Each page will use a couple of digital tools. Mostly I am going to use TimelineJS, StoryMapJS. For exploring some sections of the Opera I am going to use Thinglink. In order to bring some context and annotate newspapers that project significant insights for the main argument of the project, I am going to use Zoomify in order to analyze different sections of the newspaper pages and then include those on StoryMapJS.
Most of the pages will have at list one digital tool used because these four weeks really showed me that the most effective way to convey the narration of any project is using DH tools extensively.

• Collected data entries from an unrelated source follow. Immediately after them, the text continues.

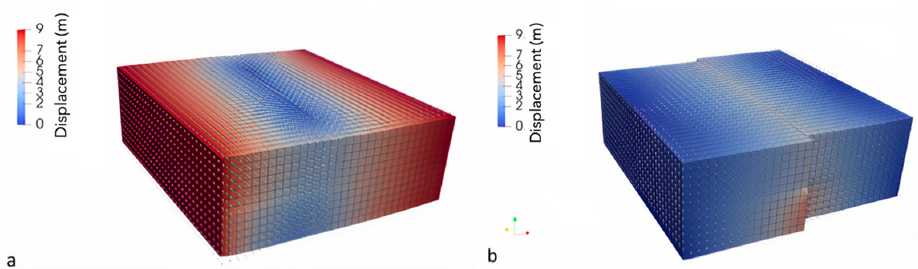
Figure 3. Displacement model for scenario one: ( a ) the strain buildup model at time simulation of 250 years using friction coefficient 0.6 and cohesion 2 MPa; ( b ) the strain release model using slip 7.575 m.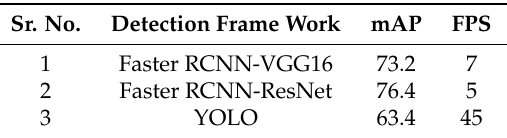
Table 2. A brief comparison based on mean average precision (mAP) and frame per second (FPS) is made here and this study is taken from the following source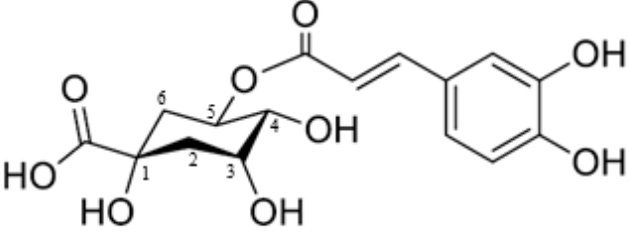
Figure 1. Chemical structure of chlorogenic acid (5- O -caffeoylquinic acid).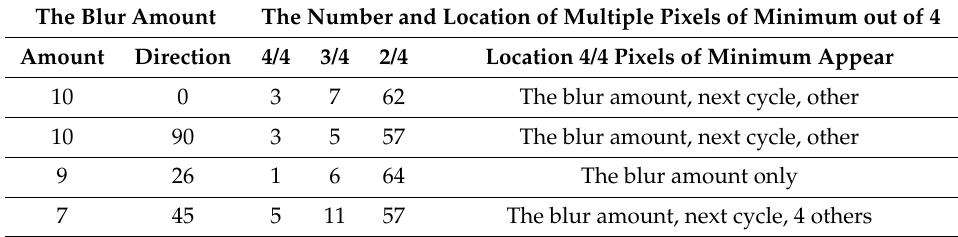
Table 9. The number of the pixels and their locations where multiple pixels of minimum appeared out of four sub-images out of area A The Blur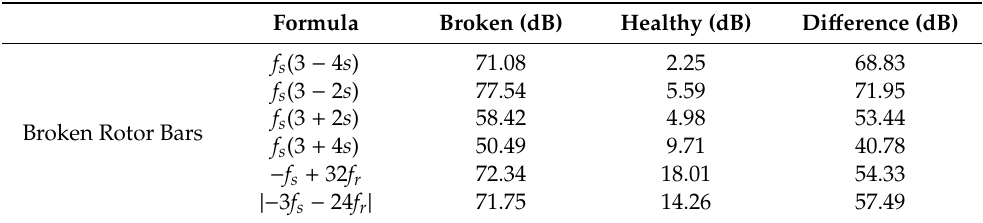
Table 9. Results of harmonics amplitude measurements of the characteristic frequency for a rotor cage fault, obtained from FEM simulations.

Especially in my case as my centerpiece is a musical work and posters and newspapers are not in English, annotating those with digital tools and making it more interactive is very crucial for engaging an audience.
The music page is going to be one of the heaviest pages with the digital tools and it is going to incorporate two digital tools that we have not covered as a group during the workshops. However, Thinglink and Zoomify are pretty intuitive, and using the Digital Humanities Toolkit website is a wonderful source in order to direct me exploring those. Both tools are amazing sources for annotating pictures and scanned documents and the final product is very interactive and user-friendly which is my main goal for the project.
I am sure my wireframe is going to shift and some of the pages could transform into one or I am going to skip some of them. However, having a skeleton of my website is very crucial for evaluating my limits and what I can achieve in the next four weeks. It also gives me a nice glance of the final product that is very motivational.